I can't do this - and DISH support claims that it is not a known 921 issue. Anyone else have this problem, or a fix?


----------



## Mark Lamutt (Mar 24, 2002)

Please provide more detail - what steps exactly did you go through to attempt to order the PPV, and what was the result? Ie, did the 921 give you any error messages? Did you attempt to order the PPV via remote, or did you call it in?


----------



## Slordak (Dec 17, 2003)

I have done this, and although I had some quirks with getting the 921 to properly report the purchase back to Dish (see my thread http://www.dbstalk.com/showthread.php?t=26553 from a little while back), I didn't have any issues actually making the PPV purchase. I used the standard "purchase via remote" method of doing so; worked just fine.


----------



## tedhny (Jan 23, 2004)

Mark Lamutt said:


> Please provide more detail - what steps exactly did you go through to attempt to order the PPV, and what was the result? Ie, did the 921 give you any error messages? Did you attempt to order the PPV via remote, or did you call it in?


OK. Here you go:

Select PPV Program, Select "Yes" to "Do you wish to purchase?"

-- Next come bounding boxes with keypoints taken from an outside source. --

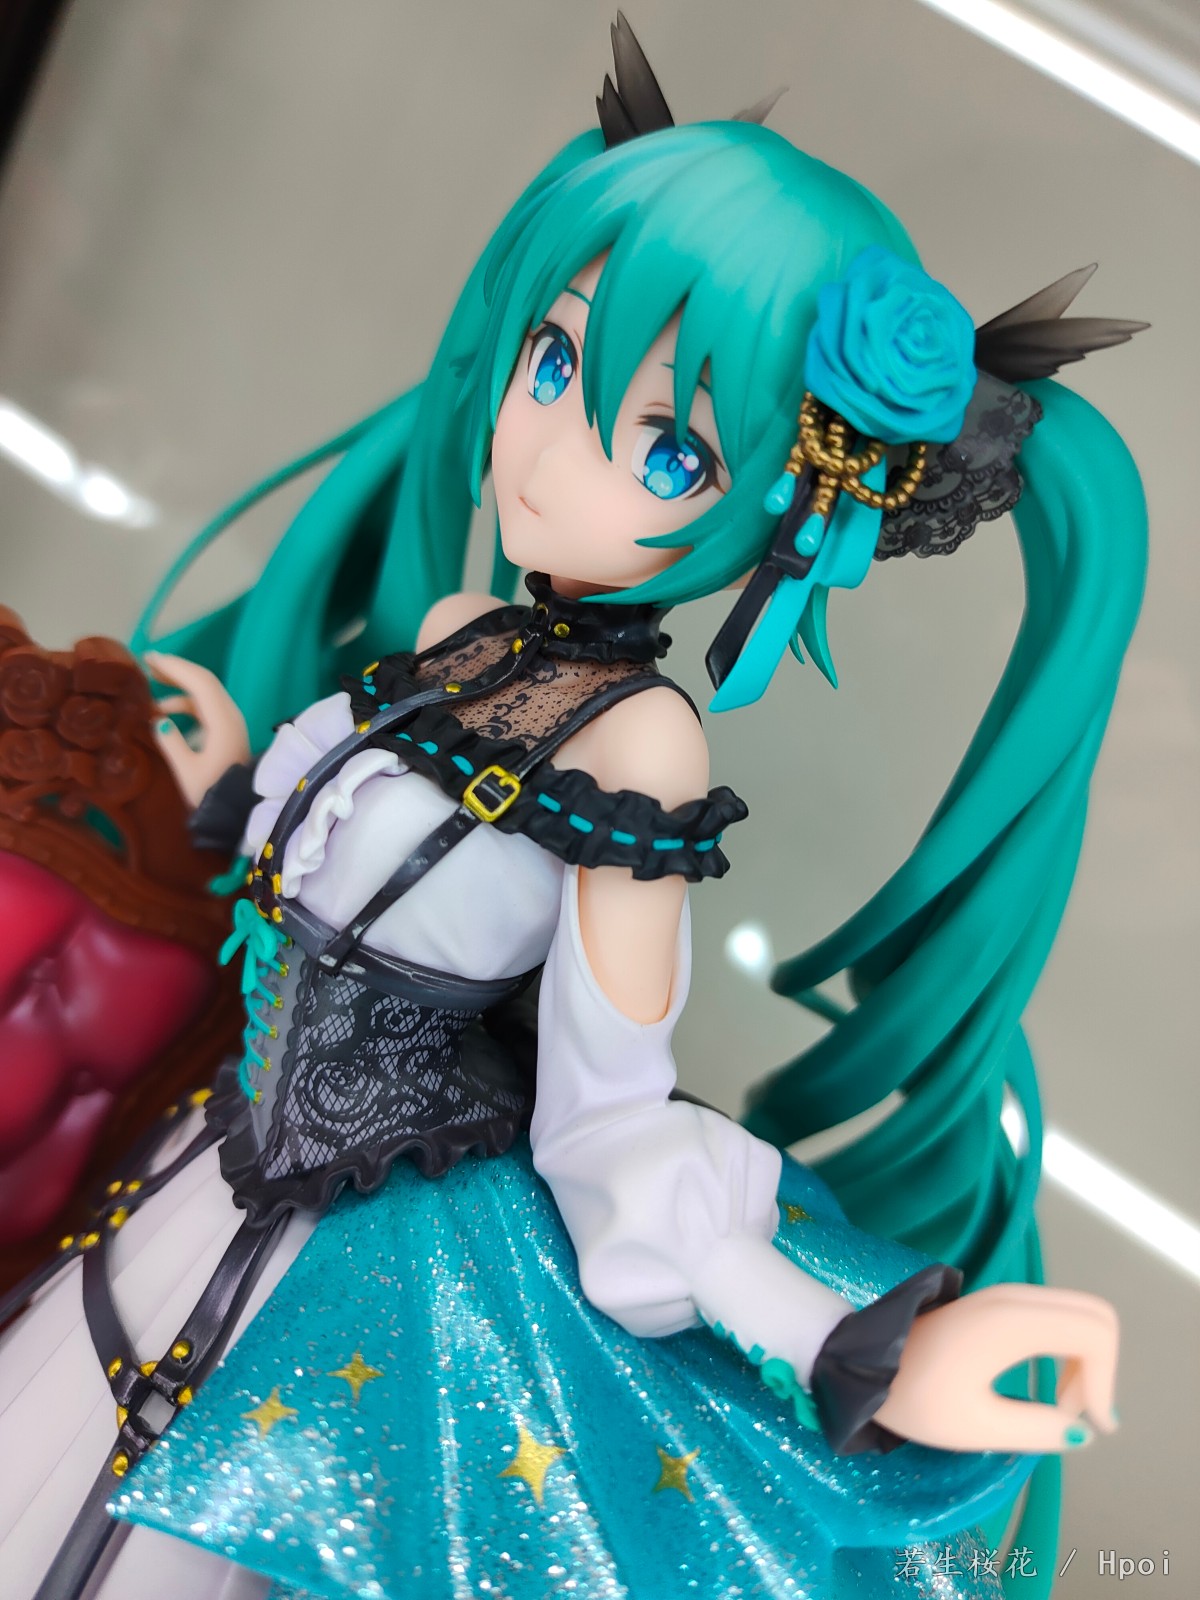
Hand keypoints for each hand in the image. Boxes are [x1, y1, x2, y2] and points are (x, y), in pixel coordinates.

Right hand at [144, 651, 249, 808]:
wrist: (239, 814)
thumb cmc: (213, 796)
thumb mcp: (187, 771)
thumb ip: (171, 743)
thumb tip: (159, 720)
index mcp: (223, 722)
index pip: (200, 682)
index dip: (175, 667)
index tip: (149, 659)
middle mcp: (230, 716)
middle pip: (204, 682)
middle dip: (177, 670)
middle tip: (148, 662)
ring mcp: (230, 724)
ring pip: (205, 694)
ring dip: (179, 687)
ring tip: (151, 683)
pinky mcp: (227, 733)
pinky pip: (205, 709)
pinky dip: (185, 704)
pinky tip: (163, 711)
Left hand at [872, 1283, 1117, 1452]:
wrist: (864, 1362)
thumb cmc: (914, 1394)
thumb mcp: (977, 1426)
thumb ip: (1037, 1430)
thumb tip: (1083, 1433)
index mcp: (1013, 1321)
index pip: (1095, 1332)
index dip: (1105, 1381)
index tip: (1092, 1426)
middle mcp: (1016, 1298)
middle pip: (1095, 1314)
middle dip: (1100, 1368)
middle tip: (1076, 1415)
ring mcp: (1007, 1297)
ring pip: (1078, 1314)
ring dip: (1084, 1361)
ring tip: (1060, 1409)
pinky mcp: (1000, 1305)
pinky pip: (1056, 1317)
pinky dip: (1068, 1350)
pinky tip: (1049, 1388)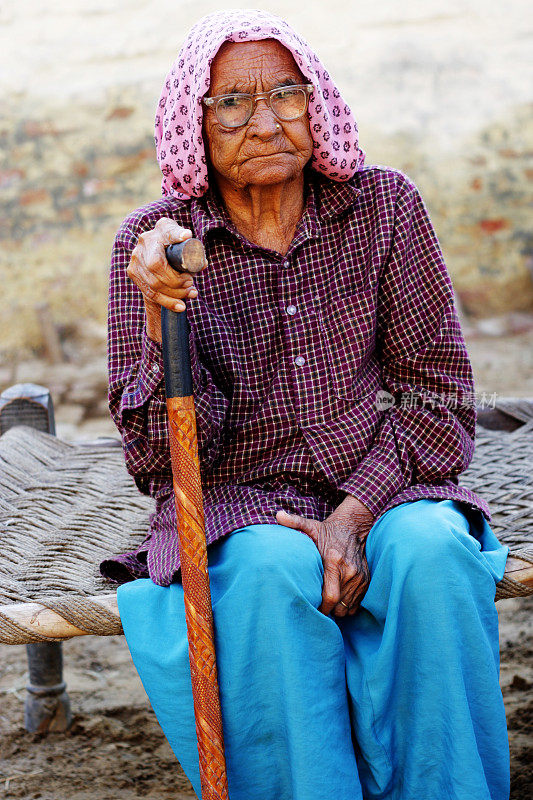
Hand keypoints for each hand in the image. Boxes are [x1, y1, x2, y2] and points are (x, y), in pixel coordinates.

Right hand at [127, 217, 205, 342]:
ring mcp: (136, 257)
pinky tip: (180, 306)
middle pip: (156, 265)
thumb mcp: (188, 246)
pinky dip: (167, 302)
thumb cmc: (179, 250)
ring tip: (190, 294)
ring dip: (175, 293)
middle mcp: (146, 240)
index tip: (186, 236)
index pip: (169, 232)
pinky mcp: (133, 272)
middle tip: (190, 283)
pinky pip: (150, 292)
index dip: (176, 235)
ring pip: (154, 283)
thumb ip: (196, 254)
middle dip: (176, 280)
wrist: (160, 255)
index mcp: (163, 229)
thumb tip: (202, 264)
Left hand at [276, 495, 373, 616]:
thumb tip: (278, 515)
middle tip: (316, 608)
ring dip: (337, 609)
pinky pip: (357, 603)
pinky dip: (347, 605)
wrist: (353, 527)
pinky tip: (337, 597)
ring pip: (348, 607)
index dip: (321, 608)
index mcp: (334, 561)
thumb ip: (293, 522)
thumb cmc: (327, 531)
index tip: (311, 608)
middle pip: (339, 606)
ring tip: (326, 602)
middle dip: (328, 611)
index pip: (329, 596)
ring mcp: (359, 578)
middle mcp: (349, 572)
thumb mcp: (310, 526)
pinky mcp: (366, 581)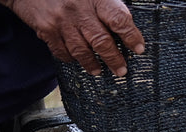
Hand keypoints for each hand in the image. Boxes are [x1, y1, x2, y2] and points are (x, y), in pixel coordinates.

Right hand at [2, 0, 144, 75]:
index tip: (139, 49)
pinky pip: (62, 52)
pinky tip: (77, 60)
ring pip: (82, 51)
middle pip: (102, 41)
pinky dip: (71, 58)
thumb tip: (127, 27)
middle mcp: (79, 9)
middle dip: (114, 59)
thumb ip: (108, 6)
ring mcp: (62, 20)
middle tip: (121, 70)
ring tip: (99, 71)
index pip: (119, 19)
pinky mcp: (46, 29)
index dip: (131, 36)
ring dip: (92, 64)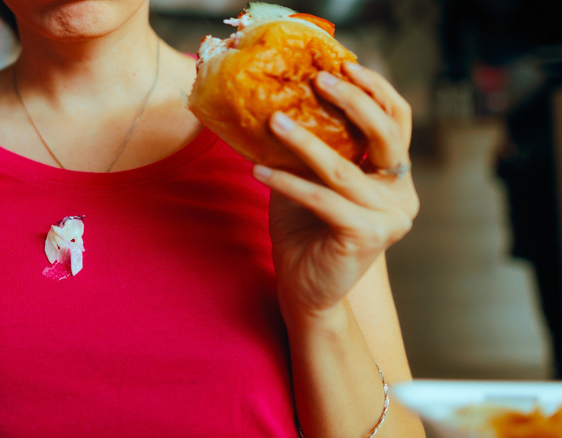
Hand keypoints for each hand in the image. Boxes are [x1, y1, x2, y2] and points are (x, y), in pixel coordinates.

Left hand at [253, 63, 418, 320]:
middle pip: (385, 135)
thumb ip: (316, 147)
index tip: (344, 66)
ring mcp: (390, 217)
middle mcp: (402, 195)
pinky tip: (259, 171)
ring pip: (343, 168)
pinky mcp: (368, 236)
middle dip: (352, 101)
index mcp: (395, 178)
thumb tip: (286, 100)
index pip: (395, 123)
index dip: (375, 90)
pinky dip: (287, 182)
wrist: (306, 291)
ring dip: (304, 142)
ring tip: (273, 121)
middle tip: (318, 80)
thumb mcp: (312, 180)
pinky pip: (321, 199)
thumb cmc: (306, 233)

Select "Yes" to Confirmation Window.

Attention (363)
The Pay Per View Limit has been exceeded. To order PPV at this time call 1-877-DISH-PPV.

Select "OK" & return to Guide.

All Items in Purchase History (which I bought by phone) are dated 12/31 04:59 PM

Two are labeled "Reported" when I select. One, most recent, has no label.

Connection Test says Phone Line PASSED

Dial Out Gets "Dialing... Please Wait"

921 Then Freezes - Switching Off and On Un-Freezes - No Reboot Necessary.

Thank you.


----------



## tahoerob (Mar 22, 2003)

Very Weird!!

I have ordered & recorded (via phone line attached) several PPV w/o problems.


----------